We consider termination of the STRS with no additional rule schemes:

  Signature: cons     :: b -> c -> c
             leaf     :: a -> b
             mapt     :: (a -> a) -> b -> b
             maptlist :: (a -> a) -> c -> c
             nil      :: c
             node     :: c -> b

  Rules: mapt(F, leaf(Y)) -> leaf(F(Y))
         mapt(G, node(V)) -> node(maptlist(G, V))
         maptlist(I, nil) -> nil
         maptlist(J, cons(X1, Y1)) -> cons(mapt(J, X1), maptlist(J, Y1))

The system is accessible function passing by a sort ordering with b = c ≻ a.

We start by computing the initial DP problem D1 = (P1, R, i, c), where:

  P1. (1) mapt#(G, node(V)) => maptlist#(G, V)
      (2) maptlist#(J, cons(X1, Y1)) => mapt#(J, X1)
      (3) maptlist#(J, cons(X1, Y1)) => maptlist#(J, Y1)

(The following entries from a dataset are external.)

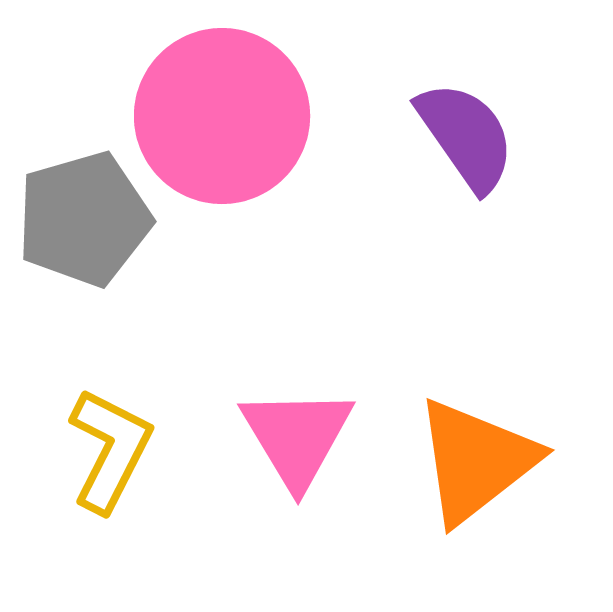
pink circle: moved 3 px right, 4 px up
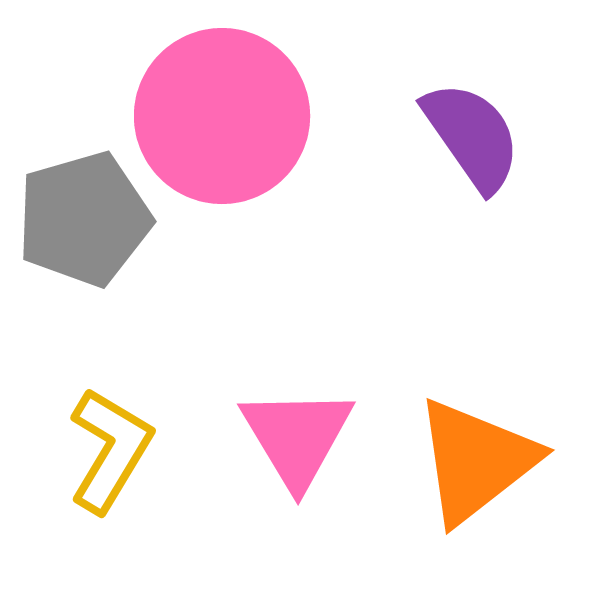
purple semicircle: moved 6 px right
yellow L-shape: rotated 4 degrees clockwise
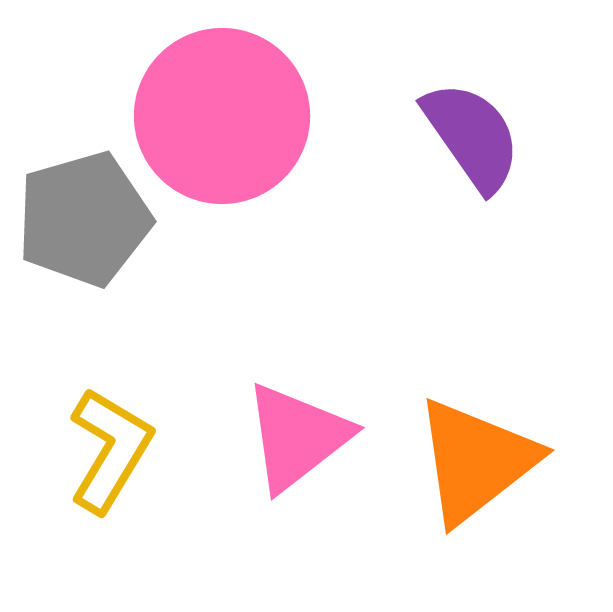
pink triangle: rotated 23 degrees clockwise
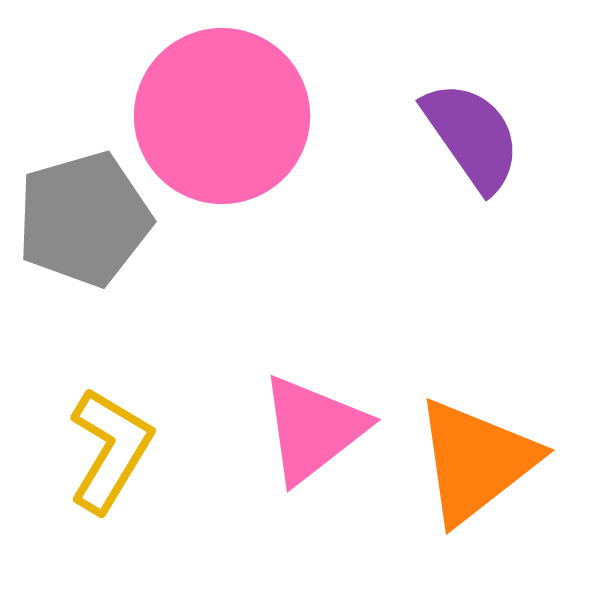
pink triangle: moved 16 px right, 8 px up
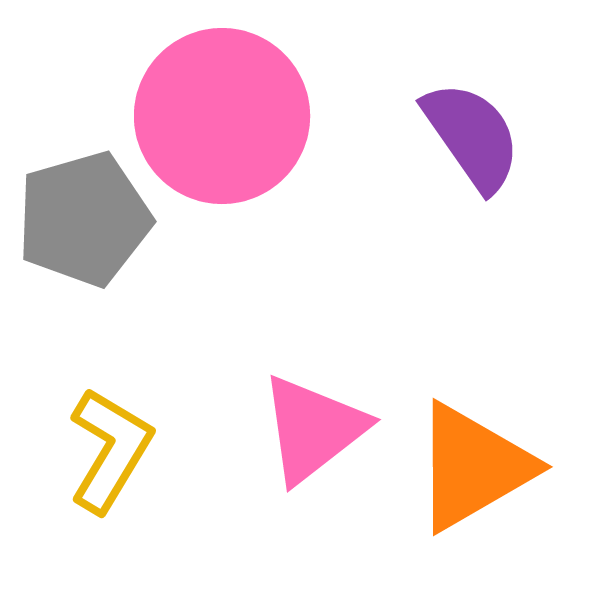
orange triangle: moved 3 px left, 6 px down; rotated 8 degrees clockwise
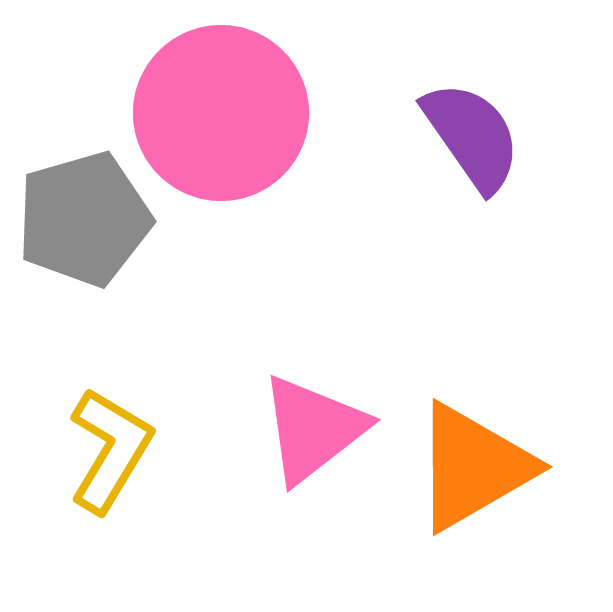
pink circle: moved 1 px left, 3 px up
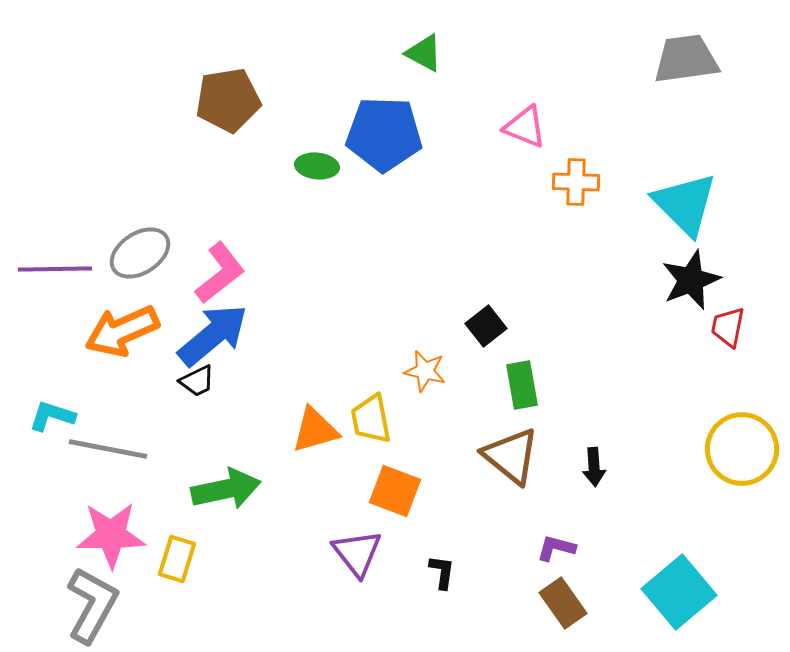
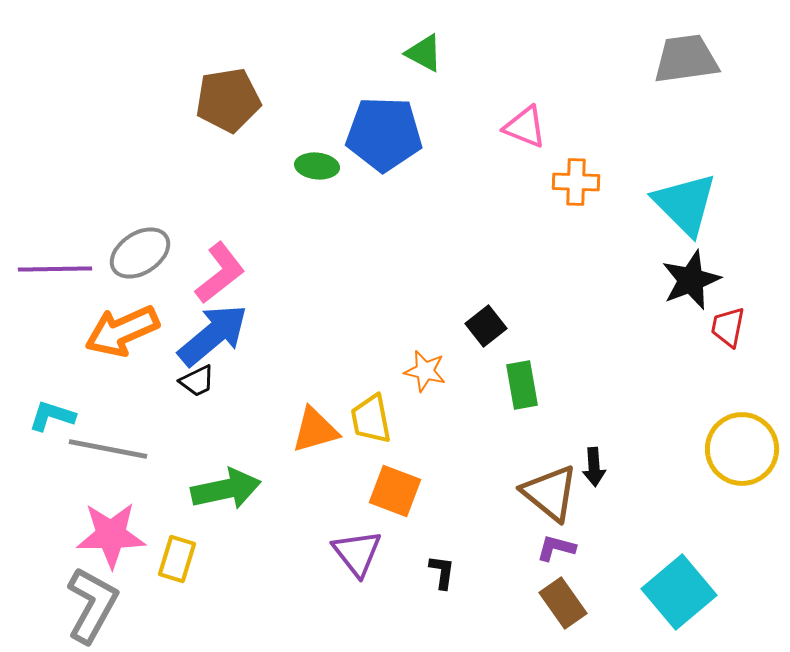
brown triangle: moved 39 px right, 37 px down
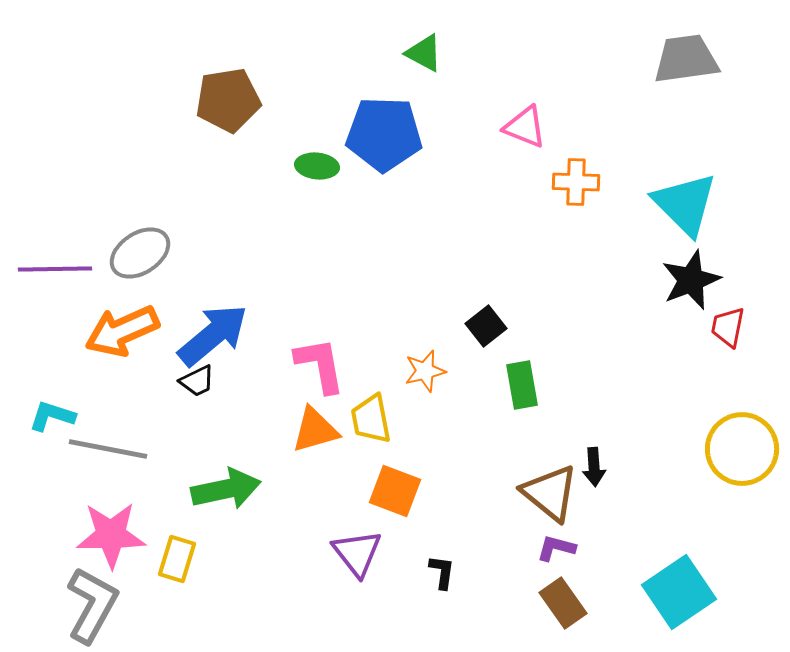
pink L-shape: moved 100 px right, 92 px down; rotated 62 degrees counterclockwise
orange star: rotated 27 degrees counterclockwise
cyan square: rotated 6 degrees clockwise
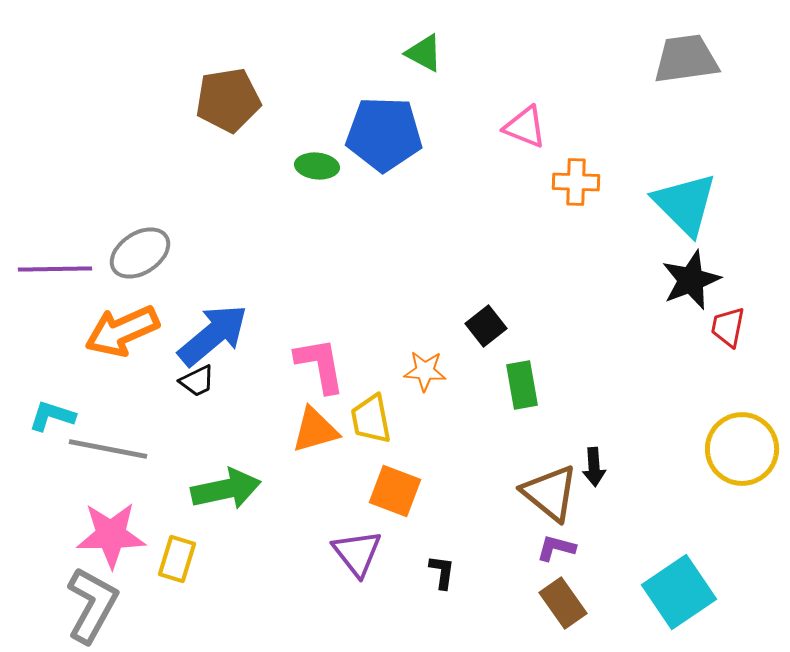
orange star: rotated 18 degrees clockwise
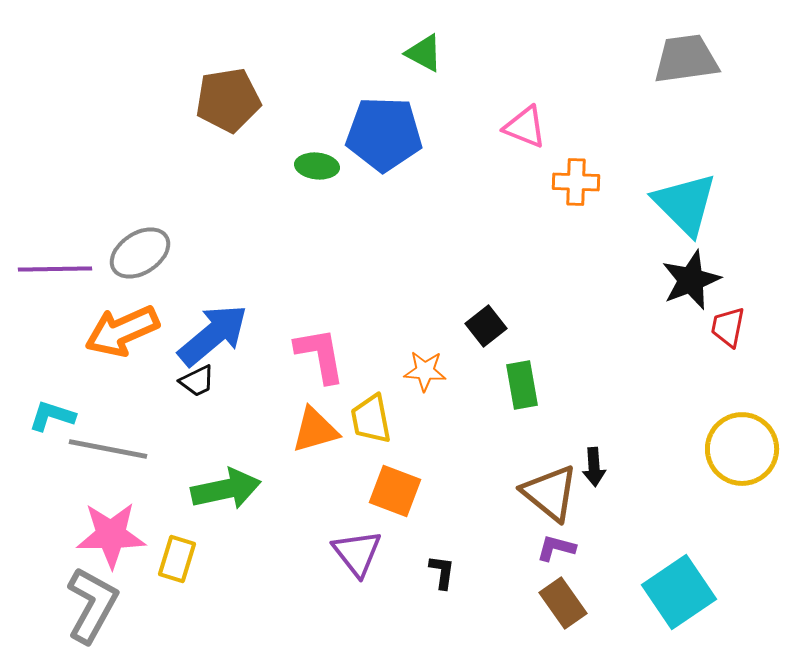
pink L-shape: moved 10 px up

***** We apply the Subterm Criterion Processor on D1 = (P1, R, i, c).

We use the following projection function:

  nu(mapt#)     = 2
  nu(maptlist#) = 2

We thus have:

  (1) node(V)      |>| V
  (2) cons(X1, Y1) |>| X1
  (3) cons(X1, Y1) |>| Y1

All DPs are strictly oriented, and may be removed.  Hence, this DP problem is finite.

Processor output: { }.